| EXERCISE OBJECTIVE |
Every line from the line containing "## Getting Started" to the end of the data must appear in the answer exactly as it appears there, and nothing else.

**********

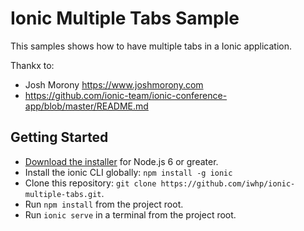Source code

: # Ionic Multiple Tabs Sample

This samples shows how to have multiple tabs in a Ionic application.

Thankx to:
- Josh Morony https://www.joshmorony.com
- https://github.com/ionic-team/ionic-conference-app/blob/master/README.md


## Getting Started

* [Download the installer](https://nodejs.org/) for Node.js 6 or greater.
* Install the ionic CLI globally: `npm install -g ionic`
* Clone this repository: `git clone https://github.com/iwhp/ionic-multiple-tabs.git`.
* Run `npm install` from the project root.
* Run `ionic serve` in a terminal from the project root.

**********

| TASK SOLUTION |
## Getting Started

* [Download the installer](https://nodejs.org/) for Node.js 6 or greater.
* Install the ionic CLI globally: `npm install -g ionic`
* Clone this repository: `git clone https://github.com/iwhp/ionic-multiple-tabs.git`.
* Run `npm install` from the project root.
* Run `ionic serve` in a terminal from the project root.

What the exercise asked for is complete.